Reputation: 1670
I am attempting to write a simple math expression generator. The problem I am having is achieving an expression with random numbers selected from within a range, and inserting a random operator between each number.
Here's what I have so far:
from random import randint
from random import choice
lower = int(raw_input("Enter a lower integer constraint: "))
higher = int(raw_input("Enter a higher integer constraint: "))
def gen_randoms(lower, higher):
integers = list()
for x in xrange(4):
rand_int = randint(lower, higher)
integers.append(rand_int)
return integers
def gen_equations(integers):
nums = map(str, integers)
print nums
operators = ['*', '+', '-']
equation = 'num op num op num op num'
equation = equation.replace('op', choice(operators))
equation = equation.replace('num', choice(nums))
print equation
nums = gen_randoms(lower, higher)
gen_equations(nums)
The problem here is the output will repeat the operator choice and random integer selection, so it gives 5 + 5 + 5 + 5
or 1 - 1 - 1 - 1
instead of something like 1 + 2 - 6 * 2
. How do I instruct choice
to generate different selections?
Upvotes: 0
Views: 292
Reputation: 142136
I'd go for using a replacements dict
and using that to replace each "word":
import random
replacements = {
'op': ['*', '+', '-'],
'num': map(str, range(1, 6))
}
equation = 'num op num op num op num op num'
res = ' '.join(random.choice(replacements[word]) for word in equation.split())
# 1 + 3 * 5 * 2 + 2
You could then generalise this so that each word performs a different action, so to pick a random operator, but keep the numbers in sequence...:
replacements = {
'op': lambda: random.choice(['*', '+', '-']),
'num': lambda n=iter(map(str, range(1, 6))): next(n)
}
equation = 'num op num op num op num op num'
res = ' '.join(replacements[word]() for word in equation.split())
# 1 + 2 + 3 - 4 * 5
Note, this will throw an error if there are more num
's present in the string, then there are in the replacements...
Upvotes: 4
Reputation: 1121744
str.replace()
replaces all occurrences of the first operand with the second operand. It does not treat the second argument as an expression, however.

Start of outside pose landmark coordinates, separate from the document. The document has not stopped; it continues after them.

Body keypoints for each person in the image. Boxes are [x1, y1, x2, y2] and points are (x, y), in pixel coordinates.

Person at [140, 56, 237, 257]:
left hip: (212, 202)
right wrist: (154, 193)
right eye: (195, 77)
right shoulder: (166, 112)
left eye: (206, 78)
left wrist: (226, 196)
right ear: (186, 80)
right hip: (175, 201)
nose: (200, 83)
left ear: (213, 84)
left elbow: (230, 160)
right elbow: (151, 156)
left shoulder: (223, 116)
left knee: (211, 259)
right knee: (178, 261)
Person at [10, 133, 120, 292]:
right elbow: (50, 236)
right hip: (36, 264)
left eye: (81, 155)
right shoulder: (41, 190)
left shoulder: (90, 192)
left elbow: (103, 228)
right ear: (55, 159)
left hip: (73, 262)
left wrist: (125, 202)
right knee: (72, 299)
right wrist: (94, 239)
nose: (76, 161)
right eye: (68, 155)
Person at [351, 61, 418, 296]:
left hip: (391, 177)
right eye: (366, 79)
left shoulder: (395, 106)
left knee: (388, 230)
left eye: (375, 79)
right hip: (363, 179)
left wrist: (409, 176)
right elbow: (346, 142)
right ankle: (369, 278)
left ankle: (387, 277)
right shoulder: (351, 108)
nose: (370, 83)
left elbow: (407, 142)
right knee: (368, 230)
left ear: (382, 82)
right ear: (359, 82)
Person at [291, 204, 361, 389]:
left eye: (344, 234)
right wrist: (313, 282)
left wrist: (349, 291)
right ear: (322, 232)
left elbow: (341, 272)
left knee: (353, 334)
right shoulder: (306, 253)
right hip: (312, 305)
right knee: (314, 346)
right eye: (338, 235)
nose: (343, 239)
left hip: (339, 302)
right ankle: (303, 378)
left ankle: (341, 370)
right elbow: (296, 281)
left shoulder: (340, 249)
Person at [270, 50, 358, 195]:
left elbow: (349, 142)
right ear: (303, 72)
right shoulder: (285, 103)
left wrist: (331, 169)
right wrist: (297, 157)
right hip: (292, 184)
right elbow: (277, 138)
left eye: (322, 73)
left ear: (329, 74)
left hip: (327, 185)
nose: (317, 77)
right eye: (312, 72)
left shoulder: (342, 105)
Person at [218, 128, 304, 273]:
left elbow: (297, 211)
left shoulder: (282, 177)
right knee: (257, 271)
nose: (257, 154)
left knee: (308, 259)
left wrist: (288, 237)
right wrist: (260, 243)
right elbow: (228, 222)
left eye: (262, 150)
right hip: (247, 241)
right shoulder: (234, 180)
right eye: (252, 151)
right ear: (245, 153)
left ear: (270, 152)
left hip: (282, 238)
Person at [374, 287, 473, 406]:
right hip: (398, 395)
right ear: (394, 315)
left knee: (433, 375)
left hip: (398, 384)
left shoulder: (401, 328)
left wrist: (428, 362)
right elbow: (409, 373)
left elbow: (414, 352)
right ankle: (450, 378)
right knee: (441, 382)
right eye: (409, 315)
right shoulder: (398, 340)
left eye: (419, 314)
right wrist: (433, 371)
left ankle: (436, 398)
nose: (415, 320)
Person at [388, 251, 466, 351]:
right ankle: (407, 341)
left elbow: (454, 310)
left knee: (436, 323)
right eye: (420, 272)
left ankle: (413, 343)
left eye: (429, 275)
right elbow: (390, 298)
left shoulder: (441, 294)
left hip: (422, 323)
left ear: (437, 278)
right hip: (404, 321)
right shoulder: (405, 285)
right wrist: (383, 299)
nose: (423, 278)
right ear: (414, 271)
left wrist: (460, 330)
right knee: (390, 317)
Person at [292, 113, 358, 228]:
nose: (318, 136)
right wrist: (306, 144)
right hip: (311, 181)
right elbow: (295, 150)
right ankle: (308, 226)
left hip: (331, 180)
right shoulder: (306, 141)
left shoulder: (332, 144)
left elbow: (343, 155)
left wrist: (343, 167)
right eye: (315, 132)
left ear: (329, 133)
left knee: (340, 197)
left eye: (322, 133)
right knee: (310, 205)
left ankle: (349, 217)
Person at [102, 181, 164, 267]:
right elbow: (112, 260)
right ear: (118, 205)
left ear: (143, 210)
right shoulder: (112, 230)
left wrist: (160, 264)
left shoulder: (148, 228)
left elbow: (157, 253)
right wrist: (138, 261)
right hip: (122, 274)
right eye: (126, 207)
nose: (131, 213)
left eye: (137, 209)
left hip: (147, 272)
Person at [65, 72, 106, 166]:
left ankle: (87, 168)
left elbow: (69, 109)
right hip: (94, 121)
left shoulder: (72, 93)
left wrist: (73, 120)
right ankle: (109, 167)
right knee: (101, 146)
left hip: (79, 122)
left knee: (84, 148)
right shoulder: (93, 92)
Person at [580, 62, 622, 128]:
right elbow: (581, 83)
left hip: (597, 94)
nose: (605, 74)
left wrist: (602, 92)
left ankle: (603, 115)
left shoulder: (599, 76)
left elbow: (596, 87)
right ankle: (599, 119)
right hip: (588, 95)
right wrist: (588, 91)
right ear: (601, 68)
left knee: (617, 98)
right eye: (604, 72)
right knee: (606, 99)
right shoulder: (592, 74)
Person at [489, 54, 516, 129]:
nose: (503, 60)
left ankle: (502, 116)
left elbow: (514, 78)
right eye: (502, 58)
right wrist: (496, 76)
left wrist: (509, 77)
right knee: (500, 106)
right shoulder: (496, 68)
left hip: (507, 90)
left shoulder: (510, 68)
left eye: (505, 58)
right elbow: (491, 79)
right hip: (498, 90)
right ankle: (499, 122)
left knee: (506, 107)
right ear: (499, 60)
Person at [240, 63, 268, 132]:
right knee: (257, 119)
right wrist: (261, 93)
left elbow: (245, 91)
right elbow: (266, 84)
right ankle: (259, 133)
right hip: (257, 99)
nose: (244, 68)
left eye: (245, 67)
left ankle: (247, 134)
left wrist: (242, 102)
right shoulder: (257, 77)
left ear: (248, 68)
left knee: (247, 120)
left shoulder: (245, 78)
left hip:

Replace one occurrence at a time; the str.replace()
method takes a third argument that limits how many replacements are made:
while 'op' in equation:
equation = equation.replace('op', choice(operators), 1)
while 'num' in equation:
equation = equation.replace('num', choice(nums), 1)
Now the choice()
is called for each iteration through the loop.
Demo:
>>> from random import choice
>>> operators = ['*', '+', '-']
>>> nums = map(str, range(1, 6))
>>> equation = 'num op num op num op num op num'
>>> while 'op' in equation:
... equation = equation.replace('op', choice(operators), 1)
...
>>> while 'num' in equation:
... equation = equation.replace('num', choice(nums), 1)
...
>>> equation
'5 - 1 * 2 * 4 - 1'
Upvotes: 5
Reputation: 49826
This line calls choice
only once:
equation = equation.replace('num', choice(nums))
It replaces every instance of 'num'
with the one value you pass as the second argument.
This is as expected.
The correct way to replace values in a string is to use format
or the %
operator. See: http://docs.python.org/2/library/string.html
Alternatively, you could iteratively build up the string.